It is Friday evening and Taylor Swift tweets an endorsement for your product #lovinIt. Soon after, your cloud based analytical processor identifies this along with text analytics from comments using your web crawlers and artificial intelligence. It then immediately adjusts the forecast for the next 36 hours.
In addition, in areas where inventory may become an issue micro targeting campaigns kick in, automatically offering similar products at discount to shift demand. On Monday morning you come in and waiting for you is an automated report letting you know everything that occurred and the potential estimated impact on retail replenishment for the next period, what may have been cannibalized and what was incremental volume, and how this affects your financials for the year. Technology eh? The tools we have to predict demand are truly remarkable.
Forget Twitter, I’m Still Using POS Data
This is wonderful, but I live in a different world. In my world we have POS data, not Twitter comments from Taylor Swift. Our POS data is not directly tied to our planning system yet. We would love to forecast even true orders, but with system limitations and idiosyncrasies in our key customers’ ordering behavior, we rarely have an accurate picture of original customer demand. Our data is messy, and we struggle with multiple platforms that do not communicate well. I spend way too much time still educating and selling demand planning to others in the organization and explaining why the forecast is always wrong.
As great as it would be, we’re a far cry from using AI to interpret unstructed data like Twitter to produce automated, real-time demand insights and gauge impact on inventory. No matter where you are on the spectrum of maturity though, there are still some fundamental principles we all must follow. This is important – wait this is a VERY important point to understand.
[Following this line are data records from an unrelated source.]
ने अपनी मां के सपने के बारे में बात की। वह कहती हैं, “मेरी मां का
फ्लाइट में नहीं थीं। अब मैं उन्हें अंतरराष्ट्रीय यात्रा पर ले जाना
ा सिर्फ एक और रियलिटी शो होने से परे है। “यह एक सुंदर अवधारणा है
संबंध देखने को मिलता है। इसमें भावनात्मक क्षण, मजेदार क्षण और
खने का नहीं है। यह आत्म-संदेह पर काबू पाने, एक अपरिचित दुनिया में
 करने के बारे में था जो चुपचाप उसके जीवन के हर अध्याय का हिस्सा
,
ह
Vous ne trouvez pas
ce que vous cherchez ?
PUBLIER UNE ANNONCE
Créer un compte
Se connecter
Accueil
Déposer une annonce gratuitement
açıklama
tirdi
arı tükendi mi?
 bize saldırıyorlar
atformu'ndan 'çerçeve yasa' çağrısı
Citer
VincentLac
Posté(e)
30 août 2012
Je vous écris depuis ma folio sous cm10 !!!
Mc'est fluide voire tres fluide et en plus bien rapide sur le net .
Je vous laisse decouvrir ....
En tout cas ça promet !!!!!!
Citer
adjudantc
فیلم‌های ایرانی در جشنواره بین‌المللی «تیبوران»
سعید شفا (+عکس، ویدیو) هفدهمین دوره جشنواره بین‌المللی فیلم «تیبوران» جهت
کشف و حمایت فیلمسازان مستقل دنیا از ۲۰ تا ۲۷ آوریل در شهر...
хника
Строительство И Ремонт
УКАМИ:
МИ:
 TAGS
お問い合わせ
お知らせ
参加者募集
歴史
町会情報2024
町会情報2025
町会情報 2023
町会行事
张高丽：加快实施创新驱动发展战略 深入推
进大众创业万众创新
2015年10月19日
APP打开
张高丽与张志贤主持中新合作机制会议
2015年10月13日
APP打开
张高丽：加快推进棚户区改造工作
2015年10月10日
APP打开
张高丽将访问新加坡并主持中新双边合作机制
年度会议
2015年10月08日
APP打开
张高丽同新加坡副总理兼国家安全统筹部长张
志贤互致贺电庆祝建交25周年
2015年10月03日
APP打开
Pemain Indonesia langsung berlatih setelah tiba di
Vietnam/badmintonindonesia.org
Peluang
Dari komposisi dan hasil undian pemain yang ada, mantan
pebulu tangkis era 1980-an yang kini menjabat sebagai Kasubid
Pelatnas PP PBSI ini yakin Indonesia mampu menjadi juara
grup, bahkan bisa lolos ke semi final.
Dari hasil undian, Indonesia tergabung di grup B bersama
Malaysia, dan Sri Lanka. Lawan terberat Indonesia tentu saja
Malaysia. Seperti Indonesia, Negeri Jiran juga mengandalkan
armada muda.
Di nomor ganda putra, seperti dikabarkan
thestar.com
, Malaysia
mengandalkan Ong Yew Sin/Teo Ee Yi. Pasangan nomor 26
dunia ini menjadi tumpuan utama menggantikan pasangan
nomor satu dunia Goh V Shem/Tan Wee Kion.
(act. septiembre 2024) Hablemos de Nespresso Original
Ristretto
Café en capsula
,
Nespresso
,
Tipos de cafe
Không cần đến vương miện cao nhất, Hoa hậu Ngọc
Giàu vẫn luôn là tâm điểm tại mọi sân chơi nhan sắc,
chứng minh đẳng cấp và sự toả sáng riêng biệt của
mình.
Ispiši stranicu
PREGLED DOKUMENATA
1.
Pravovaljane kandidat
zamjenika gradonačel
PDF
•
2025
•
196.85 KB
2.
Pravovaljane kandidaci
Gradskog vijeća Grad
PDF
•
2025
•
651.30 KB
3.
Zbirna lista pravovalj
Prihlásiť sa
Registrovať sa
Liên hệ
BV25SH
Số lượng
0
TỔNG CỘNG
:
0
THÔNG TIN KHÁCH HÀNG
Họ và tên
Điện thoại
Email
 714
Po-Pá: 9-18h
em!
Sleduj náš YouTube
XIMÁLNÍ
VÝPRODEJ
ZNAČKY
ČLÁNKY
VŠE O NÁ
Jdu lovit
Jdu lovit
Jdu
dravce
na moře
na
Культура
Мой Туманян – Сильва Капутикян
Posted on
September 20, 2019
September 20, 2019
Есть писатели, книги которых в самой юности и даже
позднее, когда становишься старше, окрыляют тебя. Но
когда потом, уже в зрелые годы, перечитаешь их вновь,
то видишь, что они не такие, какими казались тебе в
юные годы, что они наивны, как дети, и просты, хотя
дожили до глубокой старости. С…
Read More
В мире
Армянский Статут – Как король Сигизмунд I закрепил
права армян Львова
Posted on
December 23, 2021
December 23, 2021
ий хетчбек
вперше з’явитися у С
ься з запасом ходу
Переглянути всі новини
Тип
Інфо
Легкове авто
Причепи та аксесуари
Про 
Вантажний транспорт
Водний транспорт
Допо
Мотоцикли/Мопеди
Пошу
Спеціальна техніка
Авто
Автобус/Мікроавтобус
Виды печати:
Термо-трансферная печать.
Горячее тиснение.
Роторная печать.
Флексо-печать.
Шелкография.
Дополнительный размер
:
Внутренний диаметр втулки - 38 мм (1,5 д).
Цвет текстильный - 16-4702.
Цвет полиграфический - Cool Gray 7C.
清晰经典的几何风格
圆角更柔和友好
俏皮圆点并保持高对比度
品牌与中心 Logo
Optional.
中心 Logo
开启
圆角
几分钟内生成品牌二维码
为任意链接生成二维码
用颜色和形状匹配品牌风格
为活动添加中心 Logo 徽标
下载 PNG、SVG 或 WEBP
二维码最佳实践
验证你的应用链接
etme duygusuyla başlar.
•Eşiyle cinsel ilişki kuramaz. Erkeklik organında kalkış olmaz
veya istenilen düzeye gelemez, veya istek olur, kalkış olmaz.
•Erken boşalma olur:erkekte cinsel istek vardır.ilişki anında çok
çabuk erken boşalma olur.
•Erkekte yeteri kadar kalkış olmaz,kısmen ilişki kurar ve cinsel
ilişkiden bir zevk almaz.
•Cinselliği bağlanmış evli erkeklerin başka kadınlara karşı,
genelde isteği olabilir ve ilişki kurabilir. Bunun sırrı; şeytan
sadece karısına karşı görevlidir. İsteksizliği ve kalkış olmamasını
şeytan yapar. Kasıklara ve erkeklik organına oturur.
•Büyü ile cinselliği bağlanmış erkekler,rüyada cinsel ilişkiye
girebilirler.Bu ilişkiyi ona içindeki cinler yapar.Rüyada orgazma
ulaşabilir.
Transitioning From The Basics To Advanced Forecasting & Planning
There is a lot of talk (admitting I am one of the biggest culprits) about the future of demand planning and at the same time we seem as a profession to still be stuck and not progressing forward. There are a multitude of reasons for this, but I believe one of the main ones is that we still struggle with embracing, understanding, or anchoring to a few basic laws of demand planning. Business forecasting, like everything, has its own principles that you must know if you want to use it to add value to your business. As you start from the basic world most of us live in to the advanced analytics world, I encourage you to use these principles as your guiding star and reference.
5 Unshakable Laws Of Demand Planning
Here, I would like to present the five basic and most important principles of business forecasting. These principles must be forefront in the mind of every planner and communicated often to every executive.
- Demand planning includes uncertainty. Remember that you want to forecast the future, which is something unknown. So, you cannot expect that you will predict the future reality with 100% accuracy. Because it is expected that your forecasting will be wrong, the real question is, “by how much?” Forecasts can be wrong and demand plans can be accurate if you include probability and/or an estimate of error.
- Demand Planning is less precise and less accurate as you get more detailed or granular. Product families or product groups will have less uncertainty and more accuracy than at an item-location level. For the dimension of time, forecasts will deteriorate and have more error as you go from months to weeks to days. It is more important though to plan demand at the right levels that meet the needs of the use of the forecast with the least amount of uncertainty. The way you forecast and plan demand is unique to what question you would like the forecast to answer.
- Demand Planning is more precise and accurate the closer you are to the demand. Tomorrow is more predictable than three months from today or one year from now. It also stands to reason that point of sale or actual customer demand are closer to real demand than retailer or distributor orders are. Retail or distributor orders are in turn closer to real demand than shipments from a factory. The objective is to get closer to consumer sentiment and true demand. Recognize that the closer you get to the true demand signal, the better the forecast will be.
- Demand Planning improves the more you know or can see. Demand planning relies on historical data and external environmental factors. Historical data is an important starting point for many forecasts. At the same time, you can’t expect to have the same results from forecasting if you do not have enough history or there is some change in environmental conditions. We want as big and complete a picture as possible – this will be better than a narrow picture from a small sample. Lots of interlocking weak information may be vastly more trustworthy than a point or two of strong information.
- Demand planning is a process. With that, no matter if you need to estimate the result of 2+2 or predict the future impact of a Taylor Swift Tweet in real time, it uses the same basic steps and principles. It will require collection, transformation, modeling, and analysis of data with the goal of gaining consensus of a future forecast. Most importantly though, demand planning is a collaborative process, not a test of statistical algorithms. In many ways we manage assumptions and expectations more than we manage numbers. The analytics provide a solid foundation to work with, but the real value comes from answering questions or enabling others to make decisions.